Definite integrals are used to calculate the accumulated sum of quantities along an interval. They provide us with a finite answer, which is golden when determining areas or volumes. In the context of this exercise, the definite integral aids in summing the infinite volume slices from the disks. In our problem, we wanted the integral of \((y + 1)^2\) over \(y\) from 0 to 1. This specific integral represents the collective volume of all disks within our defined region:

• \( \int_{0}^{1} (y + 1)^2 \, dy = \int_{0}^{1} (y^2 + 2y + 1) \, dy \)
• The integrand \((y^2 + 2y + 1)\) arises from the squared radius, \((y + 1)^2\).

This indicates that you calculate the volume across the entire y-interval.

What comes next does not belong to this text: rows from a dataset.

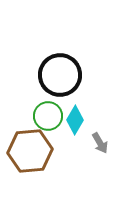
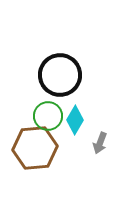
gray arrow: rotated 50 degrees clockwise
brown hexagon: moved 5 px right, 3 px up
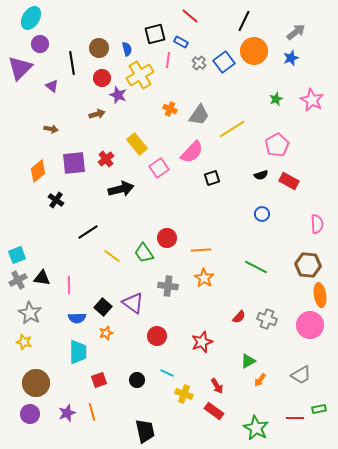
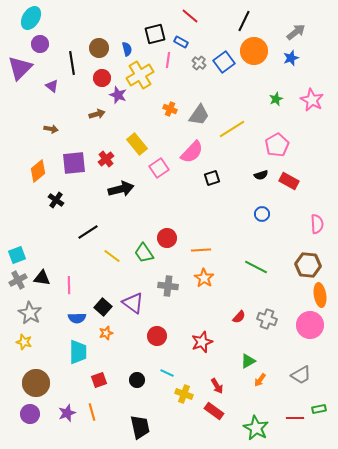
black trapezoid at (145, 431): moved 5 px left, 4 px up
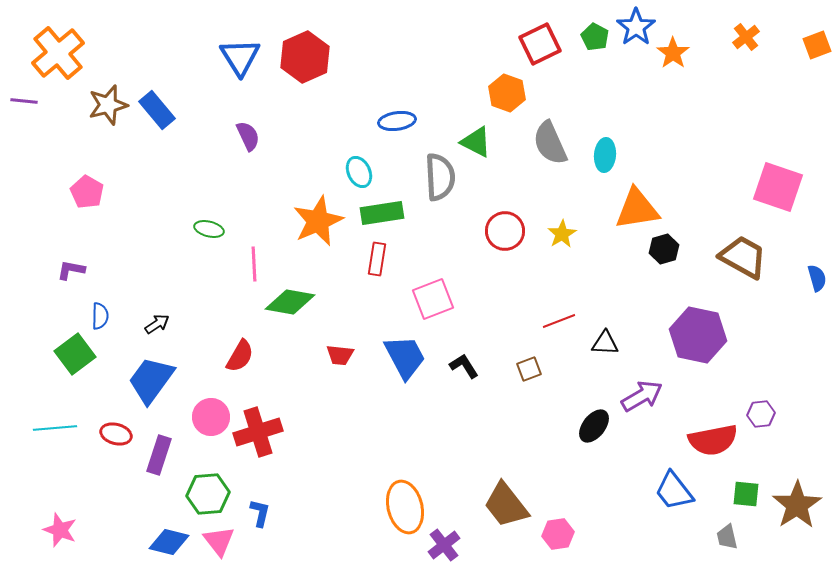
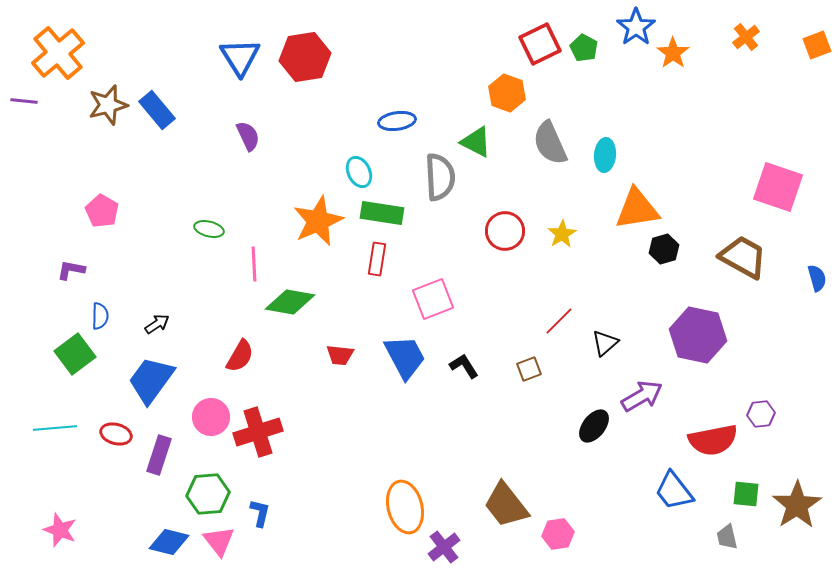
green pentagon at (595, 37): moved 11 px left, 11 px down
red hexagon at (305, 57): rotated 15 degrees clockwise
pink pentagon at (87, 192): moved 15 px right, 19 px down
green rectangle at (382, 213): rotated 18 degrees clockwise
red line at (559, 321): rotated 24 degrees counterclockwise
black triangle at (605, 343): rotated 44 degrees counterclockwise
purple cross at (444, 545): moved 2 px down
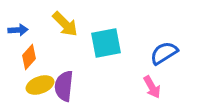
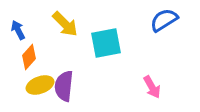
blue arrow: rotated 114 degrees counterclockwise
blue semicircle: moved 33 px up
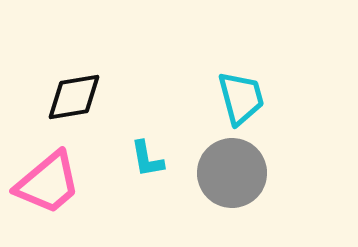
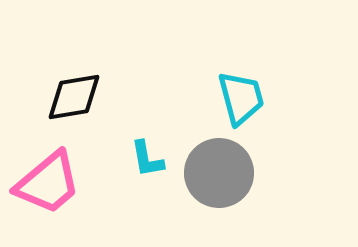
gray circle: moved 13 px left
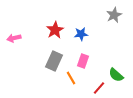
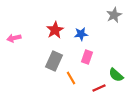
pink rectangle: moved 4 px right, 4 px up
red line: rotated 24 degrees clockwise
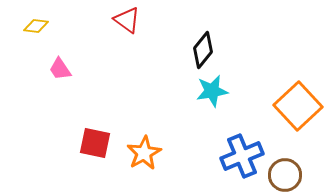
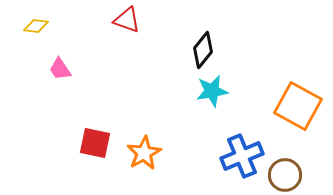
red triangle: rotated 16 degrees counterclockwise
orange square: rotated 18 degrees counterclockwise
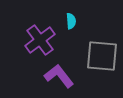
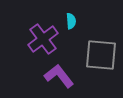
purple cross: moved 3 px right, 1 px up
gray square: moved 1 px left, 1 px up
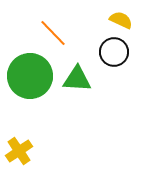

Evaluating the integral, we find account for each portion of the volume generated by deriving and computing each integral term. This thorough computation is essential for acquiring an exact volume for our solid.

Revolving shapes around the y-axis forms striking three-dimensional solids. It's a trusty method for creating structures like cones, cylinders, and even doughnut-shaped entities. Understanding how to depict a radius in terms of \(y\) for the rotational axis is essential here.In this exercise, the region bounded by the triangle was rotated around the y-axis, transforming flat boundaries into circular rims. To achieve this, each \(x\)-value became the radius of a disk:

• The line \(y = x - 1\) was transformed to \(x = y + 1\), establishing the radius for each y value.
• Each radius \(x = y + 1\) rotated around the central axis to describe a circular face.

Hence, our triangle, through revolution, was sculpted into a conic-like, elegant shape, anchored around the y-axis. Such insight underscores the conversion of 2D figures into volumetric solids via proper geometric transformations.